La Davie dans les plans du fédéral

Le chantier Davie peut «enfin» espérer obtenir des contrats d’Ottawa dans le cadre de sa stratégie nationale de construction navale.

Mercredi, le premier ministre du Canada Justin Trudeau confirmait le renouvellement complet de la flotte de la Garde côtière.

Les deux partenaires retenus en 2012 dans le cadre de la stratégie navale, Irving Shipbuilding d’Halifax en Nouvelle-Écosse et Vancouver Shipyards de Seaspan en Colombie-Britannique construiront les 18 premiers nouveaux navires promis. Une commande qui s’ajoute aux 65 milliards $ de contrats qui leur ont été octroyés à l’époque en vertu de cette même stratégie.

Le ministre de la Famille et député de Québec, Jean-Yves Duclos, a par la suite confirmé de la base de la Garde côtière de Québec la volonté de son gouvernement de mettre en œuvre dans les prochaines semaines un processus concurrentiel pour sélectionner un troisième chantier partenaire de la stratégie, précisant espérer que la Davie soit retenue.

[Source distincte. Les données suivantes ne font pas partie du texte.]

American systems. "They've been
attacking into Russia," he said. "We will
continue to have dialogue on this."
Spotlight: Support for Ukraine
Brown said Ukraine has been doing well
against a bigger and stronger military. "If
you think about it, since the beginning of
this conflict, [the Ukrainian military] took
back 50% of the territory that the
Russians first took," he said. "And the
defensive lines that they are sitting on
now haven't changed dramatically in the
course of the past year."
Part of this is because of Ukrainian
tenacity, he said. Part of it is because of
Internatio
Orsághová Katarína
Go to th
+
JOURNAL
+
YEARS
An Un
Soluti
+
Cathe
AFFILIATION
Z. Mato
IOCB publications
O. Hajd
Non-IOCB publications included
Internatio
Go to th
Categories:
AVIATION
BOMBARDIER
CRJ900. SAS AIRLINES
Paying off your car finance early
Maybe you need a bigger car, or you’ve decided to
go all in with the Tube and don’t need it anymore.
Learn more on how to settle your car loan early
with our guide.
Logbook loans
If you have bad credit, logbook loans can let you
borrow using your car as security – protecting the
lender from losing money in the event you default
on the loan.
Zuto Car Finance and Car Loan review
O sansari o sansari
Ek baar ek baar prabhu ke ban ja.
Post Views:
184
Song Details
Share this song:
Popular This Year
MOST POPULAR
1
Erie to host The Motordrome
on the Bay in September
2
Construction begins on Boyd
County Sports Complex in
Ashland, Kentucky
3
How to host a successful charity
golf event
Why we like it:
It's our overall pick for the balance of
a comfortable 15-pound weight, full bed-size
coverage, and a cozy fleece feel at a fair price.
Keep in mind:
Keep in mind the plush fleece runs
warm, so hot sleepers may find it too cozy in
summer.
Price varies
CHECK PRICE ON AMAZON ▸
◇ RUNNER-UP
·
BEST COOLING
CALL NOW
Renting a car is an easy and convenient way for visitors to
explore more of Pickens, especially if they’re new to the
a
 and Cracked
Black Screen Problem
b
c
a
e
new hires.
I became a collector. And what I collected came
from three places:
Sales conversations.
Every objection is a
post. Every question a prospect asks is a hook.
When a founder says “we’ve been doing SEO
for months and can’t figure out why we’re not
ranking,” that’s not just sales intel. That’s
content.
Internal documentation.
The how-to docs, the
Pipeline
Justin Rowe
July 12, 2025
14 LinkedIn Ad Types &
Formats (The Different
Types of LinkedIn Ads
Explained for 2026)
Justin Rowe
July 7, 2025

«Il y a juste un troisième joueur. On sait que c’est nous», a lancé Frédérik Boisvert, vice-président des affaires publiques de chantier Davie, qui a réagi après l’annonce du ministre Duclos. C’est une bonne nouvelle parce que ça fait des années qu’on dit qu’il y a un problème marquant dans la stratégie maritime, un manque de capacité de production. Ça fait sept ans que la stratégie est démarrée, il y a eu 65 milliards $ de contrats octroyés et zéro navire livré. Je pense que le résultat parle de lui-même.»

Dans ce contexte, il se dit légèrement préoccupé du fait qu’Ottawa semble «récompenser des chantiers qui ne livrent pas la marchandise», en ajoutant 18 navires à leur carnet de commandes.

À la rescousse

Du même souffle, il est satisfait que le fédéral considère «enfin» la Davie qui compte pour 50 % de la capacité de production de tous les chantiers au pays. «Le signal qu’on entend, c’est que si les deux autres chantiers ne livrent pas la marchandise, on devient une solution. On va être là pour terminer des contrats qui ne peuvent l’être et commencer des contrats qui ne peuvent l’être», ajoute M. Boisvert.

Le Soleil a appris que le gouvernement Trudeau doit choisir un processus d’octroi de contrats à la Davie de manière à éviter toute contestation des deux autres chantiers. Comme quoi l’octroi de ces contrats est en partie politique et fait l’objet d’un joyeux «tirage de couverte» d’un bout à l’autre du pays.

Une mer de possibilités

C’est la seconde bonne nouvelle pour le chantier de Lévis depuis une semaine. Vendredi, Ottawa confirmait vouloir lui octroyer le contrat de construction de deux traversiers : le Madeleine, qui assure la liaison entre les Îles-de-la-Madeleine et Souris, à l’Île-du-Prince-Édouard, et le Holiday Island, l’un des deux navires qui relient Wood Islands à l’Île-du-Prince-Édouard à Caribou en Nouvelle-Écosse. Chacun devrait occuper 400 travailleurs à moyen terme.

La Davie convertit actuellement deux brise-glaces et termine le radoubage du brise-glace Louis-Saint-Laurent. Il opère à seulement 15 % de sa capacité.

Le chantier s’attend aussi à participer à la modernisation des frégates de classe Halifax pour lesquels 400 autres travailleurs seront sollicités d’ici deux ans.

Enfin, M. Boisvert entrevoit d’autres possibilités de contrats à l’extérieur de la stratégie nationale avec le vieillissement de la flotte de traversiers, de navires de patrouille et de sous-marins.